Director, Martin Brest – L.A. Times, July 20th 1988

 

A man after my own heart. Being a director gifts you with the collaborative talents of such a diverse group of individuals and you tend (being in charge) to always get the credit for their collective work. What could be more unfair but satisfying (for the director that is)? Apparently the shoot was tough and Brest didn't click with a core group of the crew who subsequently quit. But there's nothing in the film to suggest anything but a crew of filmmakers at the top of its game. It says volumes that Brest has not directed a film since he was so badly hammered for 2003's Gigli. As he wrote that film too, it must have been a double body blow. But back in 1988 after Beverly Hills Cop, he was hotter than a super nova in a sauna. And, to those with exquisite taste, his star only increased in brightness with Midnight Run. OK. Maybe the movie didn't do Eddie Murphy business but up against the fish out of water Detroit cop in plush Hollywood environs story, Midnight Run is far more satisfying with some blazing one-liners to rival anything Murphy improvised or was entrusted with. It is also a supremely satisfying emotional journey, with a climax that is earned and oddly moving.

Ex-cop turned bounty hunter, Robert De Niro, is the cynical and world-weary misanthrope Jack Walsh whose ethics and personal code didn't allow him to stay on the corrupt Chicago police force. He is a cop at heart but not at the price of his own conscience. He made a powerful enemy, mafia drug lord Jimmy Serrano (played by ex-cop and Michael Mann favourite Dennis Farina). He now lives hand to mouth, dependent on a shady bail bondsman to fund his borderline meager existence. His competitor, the brutish Marvin (John Ashton), is always one step ahead of De Niro and his efforts to land the biggest fish of his career. His rampantly devious and disloyal employer, bail bondsman Eddie Moscone (The Matrix's rat, Joe Pantoliano) is set to lose a small fortune having bailed out a mob accountant who stole from his boss, the afore mentioned Serrano. Everyone knows that the accountant's life is in extreme jeopardy if anyone gets wind of where he's holed up. No one knows where Jonathan (the Duke) Mardukas (played by Charles Grodin) is hiding. Some simple detective work reveals his location and handcuffed, he and De Niro start a trip that is somewhat memorable to say the least. I'm reliably informed that Grodin's wrists still bear the scars of this particular shoot. Yes, OK... I got the information about Grodin's wrists from the internet but why would it lie? I'll leave that one open ended.

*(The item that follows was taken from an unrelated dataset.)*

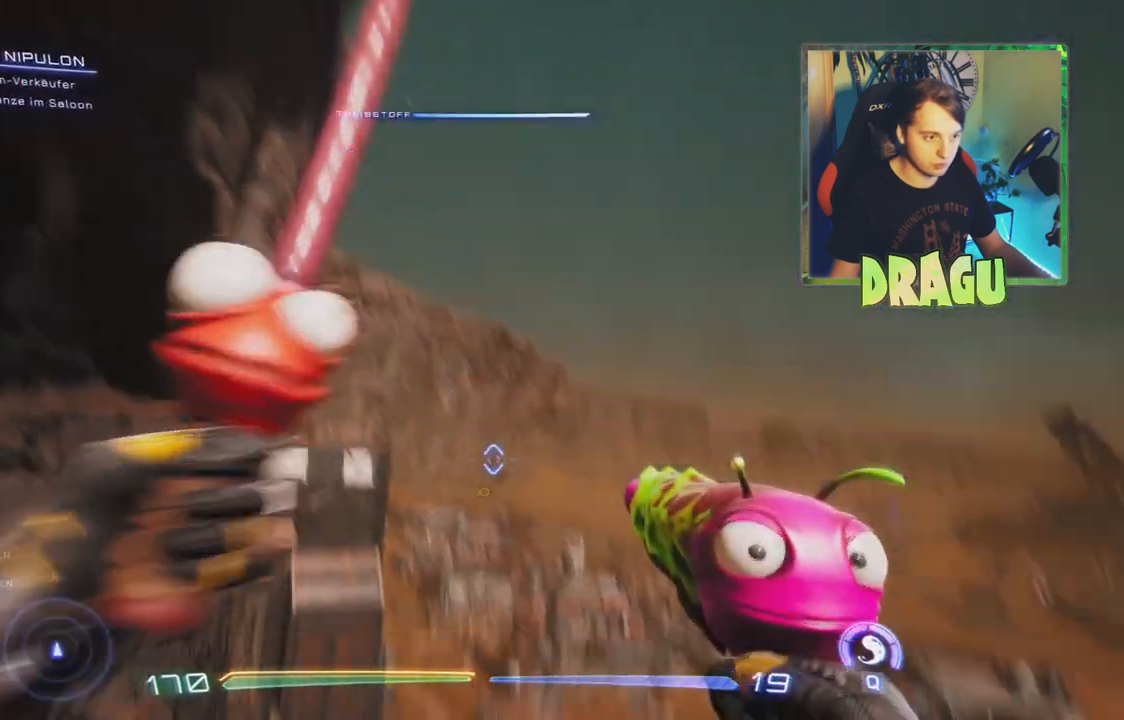
{"keys": [], "mouse": [], "events": []}
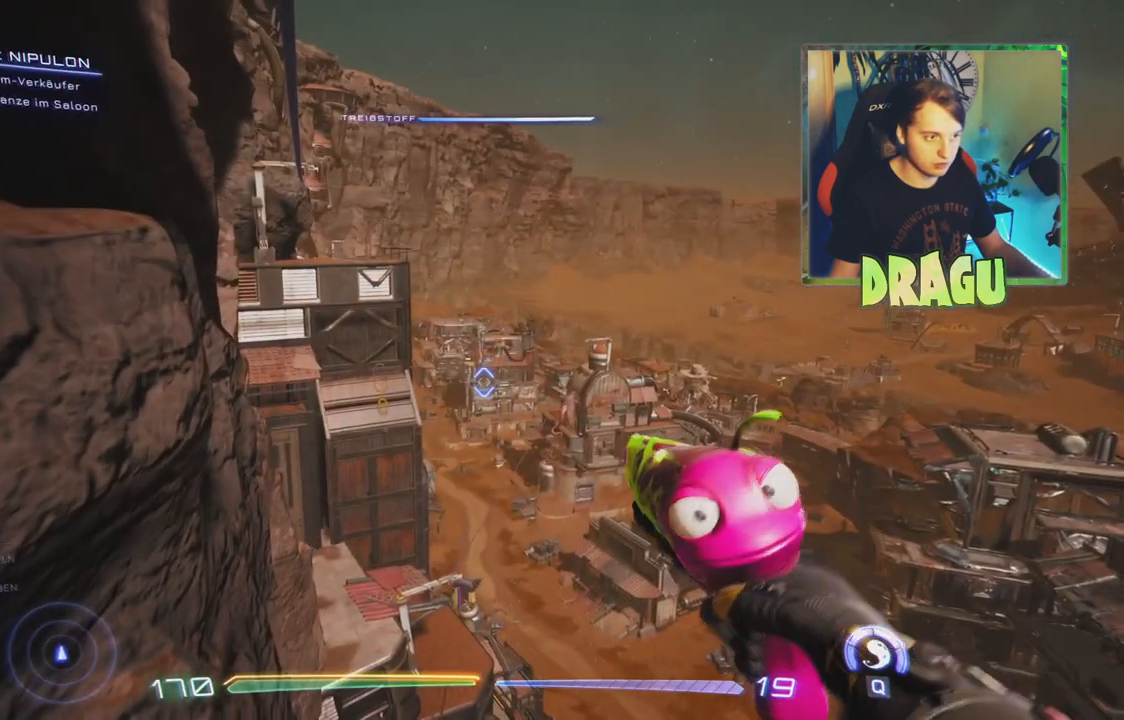
{"keys": [], "mouse": [], "events": []}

It's so satisfying to see an actor whose early choices pegged him as a terribly serious thespian lightening up just a little. De Niro, it transpires, is also deft at comedy. His cross-dressing Captain Shakespeare in the enchanting Stardust was also a delight but Midnight Run was really the acclaimed actor's first stab at playing light and he pulls it off handsomely. In what be my favourite small moment of a movie crammed with winners, De Niro tells his bail bondsman from a phone booth that if he has any more trouble he'll shoot Grodin and dump him in a swamp. Grodin looks at him in alarm. De Niro's shake of the head is comedy gold. In the urbane and upstanding Charles Grodin (when he's not siphoning off mob money for children's charities) De Niro has a foil he can honestly play off. The two men fit together beautifully despite one spending almost the entire movie trying to get away from the other. Their exchanges are the heart of the film, a heart that gets more sincerely emotional as the two men share very personal experiences. Grodin brings out a reluctant and truculent De Niro and he in turn allows Grodin a crack in his own macho facade to force open a few affecting layers. There is a scene in a boxcar that punches well above its emotional weight but is all the more satisfying for that. It's here that the 'have you ever had sex with an animal?' remark opens a steadfastly locked door. Once we arrive at De Niro's ex-wife's house (to borrow a car) and with Grodin's support, we may be in a different movie but it's all the more affecting for the change in emotional temperature. I loved De Niro shockingly acknowledging his daughter's growth. He's missed out on a childhood but remained true to himself. It says a lot about what a man is prepared to lose to live by his own principles.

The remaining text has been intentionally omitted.